寄り道になりますが、DBのテーブル構成をサクッと見ておきます。

import pandas as pd
import sqlite3

with sqlite3.connect("./f_study.db") as conn:
    print("tables")
    df = pd.read_sql("SELECT name FROM sqlite_master WHERE type ='table' AND name NOT LIKE 'sqlite_%';", conn)
    display(df)
    
    print("studies")
    df = pd.read_sql("SELECT * FROM studies;", conn)
    display(df)
    
    print("trials")
    df = pd.read_sql("SELECT * FROM trials;", conn)
    display(df)

study_nameとstudy_idがキーとなって、studiesとtrialsが紐づくようになっています。そのためstudy_nameさえ重複しなければ、DBを共用して、別の最適化を同時に走らせることも可能になります。4

f:id:ohke:20200704154153p:plain

scikit-learnの最適化

scikit-learnのSVMとRandomForestを同時に最適化して、最良の組み合わせを探索する例を、Irisデータセットで示します。

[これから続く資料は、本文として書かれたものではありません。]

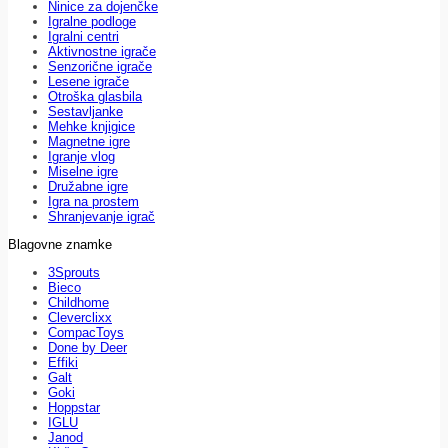
Ninice za dojenčke
Igralne podloge
Igralni centri
Aktivnostne igrače
Senzorične igrače
Lesene igrače
Otroška glasbila
Sestavljanke
Mehke knjigice
Magnetne igre
Igranje vlog
Miselne igre
Družabne igre
Igra na prostem
Shranjevanje igrač
Blagovne znamke
3Sprouts
Bieco
Childhome
Cleverclixx
CompacToys
Done by Deer
Effiki
Galt
Goki
Hoppstar
IGLU
Janod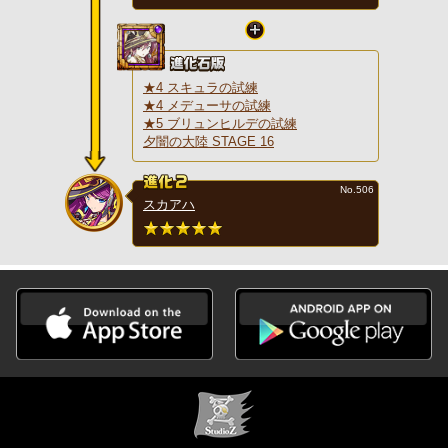
★4 スキュラの試練
★4 メデューサの試練
★5 ブリュンヒルデの試練
夕闇の大陸 STAGE 16
No.506
スカアハ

  • Optunaで最適化の再現性を担保するためには、seedを固定したsamplerをcreate_studyでセットします 5
  • カテゴリ変数はsuggest_categoricalメソッド、ログスケール変数はsuggest_loguniformメソッドを使います
    • カテゴリ変数で分離して、それぞれでパラメータをセットできます
import optuna
from sklearn import datasets, svm, ensemble, model_selection, metrics

# irisデータセットのロードとスプリット
iris = datasets.load_iris()

data = iris.data
target = iris.target
tr_x, va_x, tr_y, va_y = model_selection.train_test_split(data, target, random_state=0)

def objective(trial):
    classifier_category = trial.suggest_categorical("classifier", ["SVC", "RandomForest"])
    
    if classifier_category == "SVC":
        svc_c = trial.suggest_loguniform("SVC_C", 0.01, 100)
        svc_gamma = trial.suggest_loguniform("SVC_gamma", 0.01, 100)
        classifier = svm.SVC(
            C=svc_c, gamma=svc_gamma, random_state=0
        )
        
    elif classifier_category == "RandomForest":
        randomforest_n_estimators = trial.suggest_int("RandomForest_n_estimators", 1, 3)
        randomforest_max_depth = trial.suggest_int("RandomForest_max_depth", 1, 3)
        classifier = ensemble.RandomForestClassifier(
            n_estimators=randomforest_n_estimators, max_depth=randomforest_max_depth,
            random_state=0
        )
        
    classifier.fit(tr_x, tr_y)
    va_pred = classifier.predict(va_x).astype("uint8")
    acc = metrics.accuracy_score(va_y, va_pred)
        
    return acc

sampler = optuna.samplers.TPESampler(seed=0)
study = optuna.create_study(sampler=sampler, direction="maximize")
study.optimize(objective, n_trials=30)

ちなみにget_trialsメソッドでパラメータ (params) は辞書形式となっており、自由に値が設定できることがわかります。

[
    FrozenTrial(number=0, ..., params={'classifier': 'SVC', 'SVC_C': 2.351681338577186, 'SVC_gamma': 23.82665049363666}, ...),
    FrozenTrial(number=1, ..., params={'classifier': 'RandomForest', 'RandomForest_n_estimators': 2, 'RandomForest_max_depth': 2}, ...),
    ...
]

まとめ

今回はOptunaを使ったハイパパラメータチューニングについて紹介しました。

他のライブラリと比較しても高機能で使い勝手が良く、1.0以降もガンガンバージョンアップしていますので "まずはOptunaでチューニング" というのが主流になっていくのかなと思います。